Lomé conteste la légitimité de l’arrêt de la CEDEAO
Les autorités togolaises ont immédiatement réagi en contestant la validité de l’arrêt de la Cour de justice de la CEDEAO. Selon elles, cette juridiction n’aurait « aucune compétence pour contrôler la constitutionnalité du droit interne ou juger un pouvoir constituant national ». Une position juridique visant à discréditer la décision sur la scène nationale.
L’ASVITTO fustige un « déni de l’évidence »
La société civile togolaise, incarnée par l’ASVITTO, ne partage pas cette analyse. Sur la plateforme X (ex-Twitter), l’association a vivement réagi, affirmant que cette manœuvre « ne tient pas la route ». Pour elle, les responsables de ce qu’elle qualifie de « coup d’État constitutionnel » seraient « en proie à l’angoisse en attendant leur chute ».
L’organisation dénonce une « tentative de déni de la réalité », rappelant au passage l’attitude récurrente des autorités :
« Ce qui est incontestable, c’est leur habitude de mépriser systématiquement les décisions de la CEDEAO. »
L’ASVITTO s’appuie sur un exemple concret : celui des détenus politiques toujours emprisonnés à Lomé, en dépit des multiples arrêts communautaires exigeant leur libération.
Un appel pressant à la CEDEAO contre le « gangstérisme d’État »
L’association ne se contente pas de critiquer le gouvernement togolais : elle interpelle directement les instances régionales.

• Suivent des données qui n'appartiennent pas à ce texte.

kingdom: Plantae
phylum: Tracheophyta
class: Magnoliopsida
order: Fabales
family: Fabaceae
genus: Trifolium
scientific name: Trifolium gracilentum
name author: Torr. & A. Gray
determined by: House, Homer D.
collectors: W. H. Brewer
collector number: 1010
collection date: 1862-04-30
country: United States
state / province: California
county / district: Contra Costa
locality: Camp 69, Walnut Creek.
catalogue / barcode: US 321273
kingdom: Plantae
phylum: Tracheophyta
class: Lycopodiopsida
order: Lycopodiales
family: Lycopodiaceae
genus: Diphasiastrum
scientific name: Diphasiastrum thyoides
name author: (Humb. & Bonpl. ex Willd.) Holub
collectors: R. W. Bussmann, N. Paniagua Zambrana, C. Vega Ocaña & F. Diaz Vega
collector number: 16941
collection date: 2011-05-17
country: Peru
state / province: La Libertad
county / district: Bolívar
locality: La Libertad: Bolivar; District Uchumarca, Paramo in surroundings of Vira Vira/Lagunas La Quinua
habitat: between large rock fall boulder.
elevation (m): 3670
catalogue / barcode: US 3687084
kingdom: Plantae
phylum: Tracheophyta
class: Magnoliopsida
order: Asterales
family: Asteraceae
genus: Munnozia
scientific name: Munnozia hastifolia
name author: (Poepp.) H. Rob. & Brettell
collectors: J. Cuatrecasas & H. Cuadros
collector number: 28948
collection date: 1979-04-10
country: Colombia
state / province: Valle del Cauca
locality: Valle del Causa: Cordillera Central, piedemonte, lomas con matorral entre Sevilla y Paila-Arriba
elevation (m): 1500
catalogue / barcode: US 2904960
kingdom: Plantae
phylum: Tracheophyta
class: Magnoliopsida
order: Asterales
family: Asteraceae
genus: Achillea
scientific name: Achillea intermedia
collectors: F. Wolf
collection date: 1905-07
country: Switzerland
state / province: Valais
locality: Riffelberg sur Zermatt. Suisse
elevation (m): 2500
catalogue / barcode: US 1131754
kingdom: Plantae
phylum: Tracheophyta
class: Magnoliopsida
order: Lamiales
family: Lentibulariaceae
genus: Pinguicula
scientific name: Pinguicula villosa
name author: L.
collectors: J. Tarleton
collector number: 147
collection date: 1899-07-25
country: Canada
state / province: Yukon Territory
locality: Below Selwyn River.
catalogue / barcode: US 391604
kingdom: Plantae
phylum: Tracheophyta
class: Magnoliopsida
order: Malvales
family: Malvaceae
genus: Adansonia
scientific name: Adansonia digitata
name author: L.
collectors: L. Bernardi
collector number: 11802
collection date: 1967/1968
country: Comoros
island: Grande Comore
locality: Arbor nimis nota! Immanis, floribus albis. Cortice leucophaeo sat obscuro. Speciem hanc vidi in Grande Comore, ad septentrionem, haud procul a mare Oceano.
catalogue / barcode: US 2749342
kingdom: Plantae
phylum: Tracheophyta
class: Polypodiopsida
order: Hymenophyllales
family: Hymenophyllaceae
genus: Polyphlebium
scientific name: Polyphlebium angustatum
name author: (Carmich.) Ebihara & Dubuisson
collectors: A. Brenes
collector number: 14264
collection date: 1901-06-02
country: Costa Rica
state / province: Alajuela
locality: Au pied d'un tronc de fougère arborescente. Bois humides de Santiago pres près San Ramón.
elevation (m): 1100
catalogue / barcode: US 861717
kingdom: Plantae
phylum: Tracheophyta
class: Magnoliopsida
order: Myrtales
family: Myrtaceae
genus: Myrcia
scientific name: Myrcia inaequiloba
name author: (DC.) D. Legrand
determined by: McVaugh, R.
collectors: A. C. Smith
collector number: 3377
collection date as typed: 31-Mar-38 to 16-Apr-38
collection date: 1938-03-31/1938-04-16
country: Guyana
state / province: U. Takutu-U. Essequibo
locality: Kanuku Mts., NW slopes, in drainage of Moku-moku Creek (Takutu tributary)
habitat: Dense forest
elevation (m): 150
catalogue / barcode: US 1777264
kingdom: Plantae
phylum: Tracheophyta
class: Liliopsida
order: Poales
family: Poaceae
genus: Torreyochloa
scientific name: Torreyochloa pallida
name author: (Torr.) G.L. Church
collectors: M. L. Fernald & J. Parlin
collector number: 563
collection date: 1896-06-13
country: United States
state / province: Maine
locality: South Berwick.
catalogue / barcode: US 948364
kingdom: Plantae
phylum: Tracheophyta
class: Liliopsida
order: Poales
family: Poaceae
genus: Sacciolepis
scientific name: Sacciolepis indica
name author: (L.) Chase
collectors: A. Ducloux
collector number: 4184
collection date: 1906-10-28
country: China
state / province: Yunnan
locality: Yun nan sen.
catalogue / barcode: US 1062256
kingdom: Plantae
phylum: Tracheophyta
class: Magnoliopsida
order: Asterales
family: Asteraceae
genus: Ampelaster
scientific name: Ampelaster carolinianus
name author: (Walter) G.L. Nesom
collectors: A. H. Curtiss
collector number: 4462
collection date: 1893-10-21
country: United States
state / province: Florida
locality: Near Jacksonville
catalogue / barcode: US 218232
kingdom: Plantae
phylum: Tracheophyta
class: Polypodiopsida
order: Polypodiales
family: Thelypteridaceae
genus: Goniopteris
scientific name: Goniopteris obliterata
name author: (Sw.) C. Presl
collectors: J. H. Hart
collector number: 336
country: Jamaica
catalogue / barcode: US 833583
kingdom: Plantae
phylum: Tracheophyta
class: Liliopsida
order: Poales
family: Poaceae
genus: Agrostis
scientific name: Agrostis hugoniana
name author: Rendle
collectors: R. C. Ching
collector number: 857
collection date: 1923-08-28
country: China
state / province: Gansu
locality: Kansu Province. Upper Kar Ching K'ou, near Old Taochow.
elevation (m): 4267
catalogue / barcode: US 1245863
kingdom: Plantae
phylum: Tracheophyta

Elle exige de la CEDEAO qu’elle impose « le traitement adapté à cette pathologie togolaise » pour faire appliquer l’arrêt n° ECW/CCJ/JUD/01/26.
Rendu en janvier, cet arrêt avait jugé la réforme constitutionnelle de 2024 incompatible avec la Charte africaine des droits de l’homme et de la démocratie. L’ASVITTO conclut sans ambiguïté : « Il est temps d’en finir avec cette forme de gangstérisme d’État dans la sous-région. »
Une impasse politique aux conséquences dramatiques
Le dialogue entre les autorités et les défenseurs des droits humains semble dans une impasse totale. D’un côté, le pouvoir togolais invoque l’incompétence de la Cour régionale ; de l’autre, l’ASVITTO accuse le gouvernement de bafouer les engagements internationaux du pays.
Dans l’attente d’un dénouement, la décision de la CEDEAO reste lettre morte. Une situation particulièrement cruelle pour les détenus politiques, dont la libération attend toujours une concrétisation, loin des échanges verbaux.